The rocks of ELP have been through hell.  Many times.  These rocks might be as young as 100 years old, as in the case of petrified wood, but most of them are millions of years old.  I would venture that none of these rocks are billions of years old, in their present form.  The location on Earth where ELP now sits was once the middle of the ocean.  These rocks were once molten magma deep inside the Earth.  The actual atoms within the rocks may have started in the Earth's mantle, been spewed out as lava, been churned back into the mantle by plate tectonics, and gone through that cycle hundreds of times.  Before that, the atoms in these stones, as well as the atoms in your body, were forged in the furnace of a distant star that exploded.  Although these stones are millions of years old, on average, they are constantly renewed and recycled by the Earth. 

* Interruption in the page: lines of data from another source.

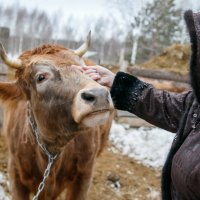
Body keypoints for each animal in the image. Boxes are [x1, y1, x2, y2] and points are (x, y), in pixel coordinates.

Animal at [0, 32, 114, 199]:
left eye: (83, 68)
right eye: (41, 77)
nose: (99, 95)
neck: (51, 153)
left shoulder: (84, 175)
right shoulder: (15, 175)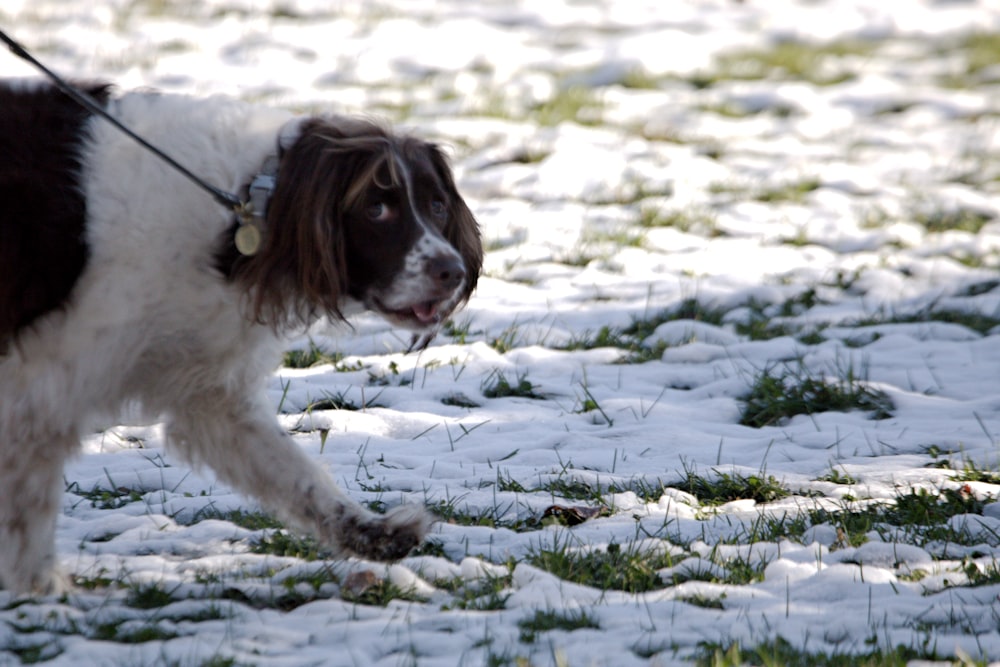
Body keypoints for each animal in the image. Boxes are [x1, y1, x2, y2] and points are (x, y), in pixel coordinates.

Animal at [0, 81, 484, 596]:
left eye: (436, 206)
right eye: (376, 209)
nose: (452, 272)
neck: (243, 207)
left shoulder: (210, 394)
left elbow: (298, 476)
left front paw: (375, 535)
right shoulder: (42, 387)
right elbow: (28, 506)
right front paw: (41, 591)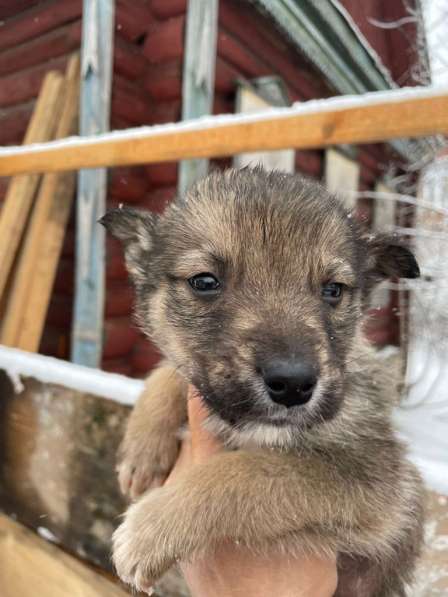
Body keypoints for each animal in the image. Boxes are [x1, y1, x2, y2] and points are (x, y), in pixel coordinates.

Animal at [101, 168, 424, 596]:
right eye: (205, 282)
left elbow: (249, 471)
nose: (293, 384)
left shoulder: (373, 476)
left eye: (333, 290)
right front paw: (142, 451)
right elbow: (169, 371)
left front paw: (148, 533)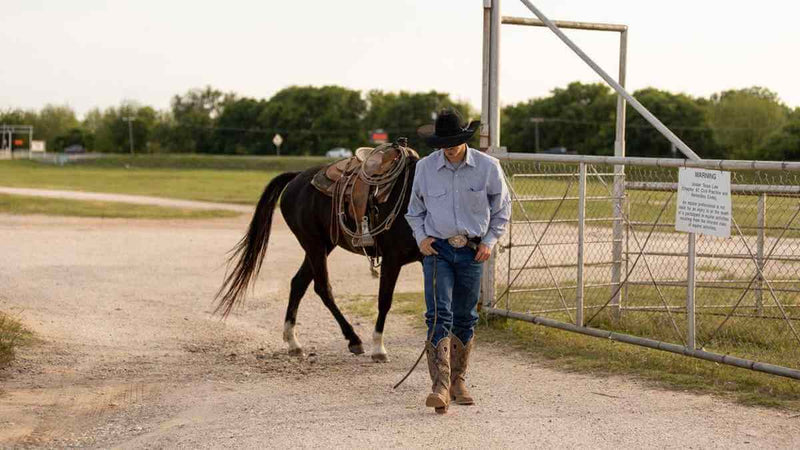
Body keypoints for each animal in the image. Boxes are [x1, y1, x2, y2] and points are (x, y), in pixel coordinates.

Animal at [216, 144, 422, 362]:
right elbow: (385, 300)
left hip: (322, 245)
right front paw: (378, 348)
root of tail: (297, 177)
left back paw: (293, 343)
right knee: (322, 288)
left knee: (298, 283)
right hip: (314, 244)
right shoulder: (392, 259)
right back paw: (353, 339)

In comparison, the forest at ELP is very young, at about nine or ten thousand years.  Over the centuries, Puget Sound will become a lake, and it may even become a desert if the Olympics grow into a mountain range like the Cascades and cut off the flow of moisture from the ocean.  If North America is moving southwest at a pace of 1 cm per year, and the accretion of material from the pacific plate builds up at about the same rate, then in a million years, the Pacific Coast will be six miles further west of ELP than it is today.  (Maybe.  Who knows if my math is right.)  ELP can't last forever as a healthy forest.  Maybe thirty or forty thousand years would be a lot to ask.  My hope is that it could last at least five thousand years, and the yew trees I've planted could live their entire natural life spans. 

Will anything we do today matter in a million years?  Most definitely.  Species are going extinct at the fastest pace in the history of the Earth.  Human are causing the Sixth Extinction.  It's already too late for millions of species, but other species might survive if we change our ways.  Millions of species will never evolve if we kill them off today.  Locally, ELP can't survive for a million years if we don't improve its health today.

Sunday, April 1, 2012

Fifteen people took a tour of Seahurst Park today, to see the trilliums and skunk cabbage.  We saw about 400 trillium flowers on a two mile loop of the upper portion.  We also saw a portion of the park about the size of Eagle Landing Park that was completely free of invasive species.  That is my goal for ELP: free of invasive species and hundreds of trilliums.  It would require a different ethos of the visitors to the park.  The trilliums in Seahurst Park survive because relatively few people expend the time and energy to walk that two mile loop.  Fortunately.  Trilliums near the trail in ELP have mostly died out.  It would be a sign the ELP was headed in the right direction if the trail could be lined with beautiful native flowers, and visitors wouldn't take them or trample them.  Although I would love to walk a flower-lined trail, I don't plant wildflowers beside the trail because I know it would be a waste.  I should say, I don't plant them any more.  Previous efforts to beautify the park have been destroyed.  Now, I plant tough native species that can handle abuse, and I don't plant anything near the trail.